* ASSIGNMENT
Quote each line exactly, from the line that contains "Jika Kamu mencari" down to the last line of the listing, and no other lines.
——
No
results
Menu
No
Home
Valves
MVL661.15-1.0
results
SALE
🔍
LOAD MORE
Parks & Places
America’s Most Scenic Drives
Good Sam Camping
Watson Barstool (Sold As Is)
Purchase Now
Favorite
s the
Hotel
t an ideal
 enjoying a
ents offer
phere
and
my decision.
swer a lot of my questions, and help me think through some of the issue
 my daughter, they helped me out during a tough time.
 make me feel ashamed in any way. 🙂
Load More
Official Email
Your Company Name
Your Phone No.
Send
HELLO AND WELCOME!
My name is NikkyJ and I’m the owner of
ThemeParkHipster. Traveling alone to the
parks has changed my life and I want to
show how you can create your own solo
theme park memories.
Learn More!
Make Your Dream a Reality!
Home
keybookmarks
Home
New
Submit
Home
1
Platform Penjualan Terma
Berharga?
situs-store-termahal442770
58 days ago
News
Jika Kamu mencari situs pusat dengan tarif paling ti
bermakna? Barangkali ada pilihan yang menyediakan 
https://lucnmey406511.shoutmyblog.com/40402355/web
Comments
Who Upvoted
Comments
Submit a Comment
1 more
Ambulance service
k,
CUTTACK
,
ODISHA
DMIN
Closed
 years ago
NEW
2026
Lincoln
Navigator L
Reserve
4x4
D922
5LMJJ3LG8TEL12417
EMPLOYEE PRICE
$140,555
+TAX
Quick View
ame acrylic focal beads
——
* RESULT
Jika Kamu mencari situs pusat dengan tarif paling ti
bermakna? Barangkali ada pilihan yang menyediakan 
https://lucnmey406511.shoutmyblog.com/40402355/web
Comments
Who Upvoted
Comments
Submit a Comment
1 more
Ambulance service
k,
CUTTACK
,
ODISHA
DMIN
Closed
 years ago
NEW
2026
Lincoln
Navigator L
Reserve
4x4
D922
5LMJJ3LG8TEL12417
EMPLOYEE PRICE
$140,555
+TAX
Quick View
ame acrylic focal beads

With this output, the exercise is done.